_Task:_
Extract each line from the records below that contains the word "Volume". Treat the match as case-sensitive.

_Records for processing:_
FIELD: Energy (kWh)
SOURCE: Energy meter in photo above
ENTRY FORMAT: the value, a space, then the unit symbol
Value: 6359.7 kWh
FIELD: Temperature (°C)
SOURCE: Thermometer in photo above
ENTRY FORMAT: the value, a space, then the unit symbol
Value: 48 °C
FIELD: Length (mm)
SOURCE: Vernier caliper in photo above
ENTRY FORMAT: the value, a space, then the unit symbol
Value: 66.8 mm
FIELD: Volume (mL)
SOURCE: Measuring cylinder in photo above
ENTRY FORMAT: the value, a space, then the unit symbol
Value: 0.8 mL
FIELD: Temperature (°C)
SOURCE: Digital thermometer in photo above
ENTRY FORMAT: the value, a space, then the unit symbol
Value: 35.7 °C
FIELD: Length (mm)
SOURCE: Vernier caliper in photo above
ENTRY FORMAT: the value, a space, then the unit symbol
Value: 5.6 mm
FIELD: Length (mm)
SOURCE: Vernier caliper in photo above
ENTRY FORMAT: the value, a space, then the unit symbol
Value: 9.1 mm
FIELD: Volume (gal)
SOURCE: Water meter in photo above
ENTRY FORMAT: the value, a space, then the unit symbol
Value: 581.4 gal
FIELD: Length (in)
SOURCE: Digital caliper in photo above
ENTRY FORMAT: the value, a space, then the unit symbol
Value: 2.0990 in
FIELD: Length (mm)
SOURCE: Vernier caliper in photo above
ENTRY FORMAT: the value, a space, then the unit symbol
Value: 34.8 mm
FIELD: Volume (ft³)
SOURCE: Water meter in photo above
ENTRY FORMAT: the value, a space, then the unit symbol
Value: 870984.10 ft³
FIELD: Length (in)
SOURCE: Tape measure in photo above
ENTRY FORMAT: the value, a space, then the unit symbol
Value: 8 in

_Solution for this exercise:_
FIELD: Volume (mL)
FIELD: Volume (gal)
FIELD: Volume (ft³)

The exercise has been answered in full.